━━━━━ EXTRACT TO READ
Community comes together to help fund RCMS fitness center

Used equipment and even old flooring was torn up and transported from the high school to the middle school.

Yes, Rim Country Middle School took anything Payson High School personnel were getting rid of during periodic upgrades to the weight room.

So, Jake Swartwood, the dean of students and athletic coordinator at RCMS, and the school’s physical education coach, Miles Huff, wanted to upgrade the makeshift weight room at the middle school.

And they got the help they needed from community members, nonprofits and Payson Premier Dental.

“Our office has a heart for the middle school,” said Payson Premier Dental Marketing Coordinator Sarah Hubbard. “Dr. (Kristin) Wade’s husband, Gail Wade, teaches there and my husband helped coach football there and both my kids went there.

“All of us have had kids go through the middle school and the one thing that we noticed is that they always get the hand-me-downs from the high school which, especially with sports equipment, doesn’t really work out very well because it’s not for middle schoolers.”
━━━━━━━━━━
━━━━━ DATA
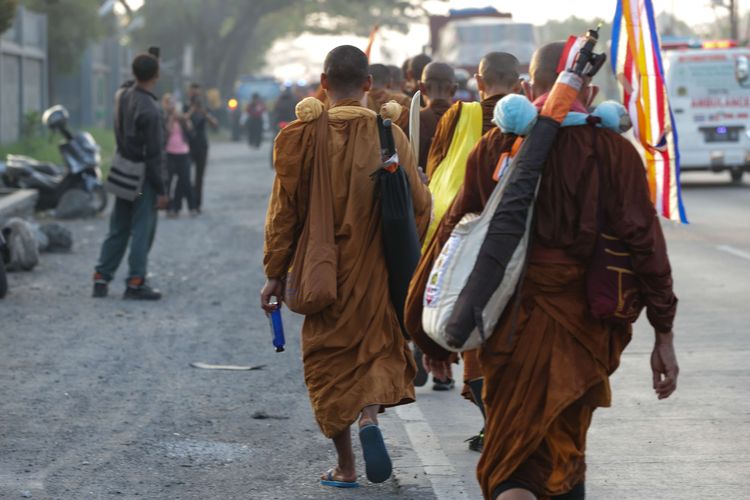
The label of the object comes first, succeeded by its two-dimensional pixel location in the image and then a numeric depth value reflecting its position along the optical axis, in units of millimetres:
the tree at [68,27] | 36750
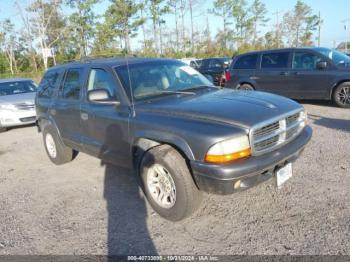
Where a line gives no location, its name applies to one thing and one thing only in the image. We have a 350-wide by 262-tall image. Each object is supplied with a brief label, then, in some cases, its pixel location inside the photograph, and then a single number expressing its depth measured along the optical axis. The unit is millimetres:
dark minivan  8523
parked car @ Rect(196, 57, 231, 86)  17088
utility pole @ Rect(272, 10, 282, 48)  51031
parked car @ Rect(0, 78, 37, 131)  8977
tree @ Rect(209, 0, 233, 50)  46531
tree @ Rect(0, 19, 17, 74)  40000
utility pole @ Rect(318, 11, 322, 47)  50194
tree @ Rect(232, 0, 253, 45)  46916
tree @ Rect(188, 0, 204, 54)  46688
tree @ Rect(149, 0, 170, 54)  40378
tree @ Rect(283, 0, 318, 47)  50625
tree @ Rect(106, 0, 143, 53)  37000
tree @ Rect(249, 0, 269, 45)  49656
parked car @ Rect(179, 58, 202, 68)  20203
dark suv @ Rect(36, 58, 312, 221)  2979
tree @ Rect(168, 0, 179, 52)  44169
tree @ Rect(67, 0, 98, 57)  37125
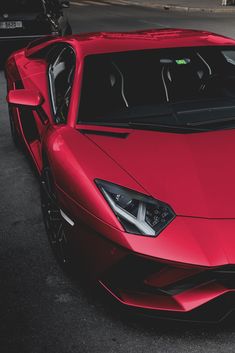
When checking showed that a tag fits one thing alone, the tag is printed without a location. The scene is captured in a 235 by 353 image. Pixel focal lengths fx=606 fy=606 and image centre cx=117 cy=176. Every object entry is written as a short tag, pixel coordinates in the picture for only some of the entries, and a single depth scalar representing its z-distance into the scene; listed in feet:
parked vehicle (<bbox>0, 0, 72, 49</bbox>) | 35.70
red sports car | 9.32
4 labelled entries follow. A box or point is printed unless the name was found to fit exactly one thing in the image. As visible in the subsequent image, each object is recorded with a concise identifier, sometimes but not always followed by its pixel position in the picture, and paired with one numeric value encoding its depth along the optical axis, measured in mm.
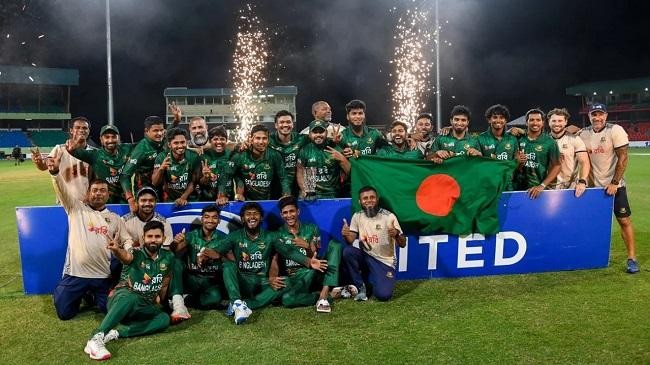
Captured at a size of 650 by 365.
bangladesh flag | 6418
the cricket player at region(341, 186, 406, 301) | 5754
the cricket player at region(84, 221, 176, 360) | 4617
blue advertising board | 6066
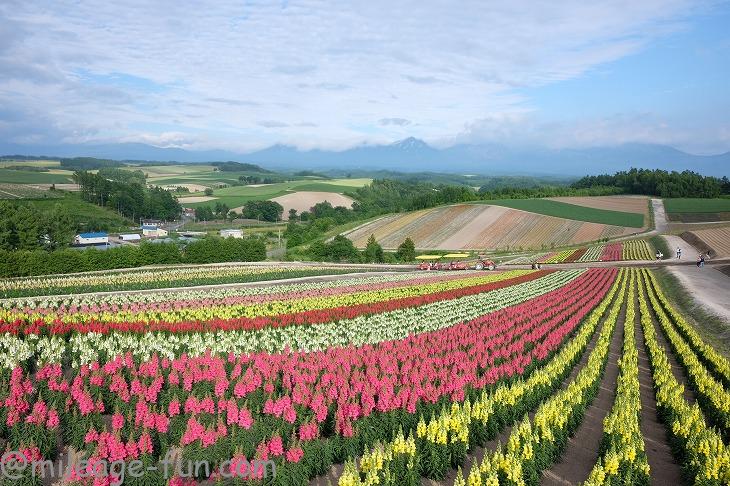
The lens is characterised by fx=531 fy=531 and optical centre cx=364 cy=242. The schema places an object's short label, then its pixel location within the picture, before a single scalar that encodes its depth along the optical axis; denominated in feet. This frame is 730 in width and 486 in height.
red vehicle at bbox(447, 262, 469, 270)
━━━━━━━━━━
## DIRECTIONS
(A) In the article about the RCMS fitness center, what position does Sarah Hubbard hold?
(B) Reproduce the passage of the RCMS fitness center article between "So, Jake Swartwood, the" and "kids went there.", inclusive.
(C) List every person named in the article about the RCMS fitness center.

## YOUR WRITTEN ANSWERS
(A) She is the marketing coordinator at Payson Premier Dental.

(B)
So, Jake Swartwood, the dean of students and athletic coordinator at RCMS, and the school’s physical education coach, Miles Huff, wanted to upgrade the makeshift weight room at the middle school.

And they got the help they needed from community members, nonprofits and Payson Premier Dental.

“Our office has a heart for the middle school,” said Payson Premier Dental Marketing Coordinator Sarah Hubbard. “Dr. (Kristin) Wade’s husband, Gail Wade, teaches there and my husband helped coach football there and both my kids went there.

(C) Jake Swartwood, Miles Huff, Sarah Hubbard, Kristin Wade, Gail Wade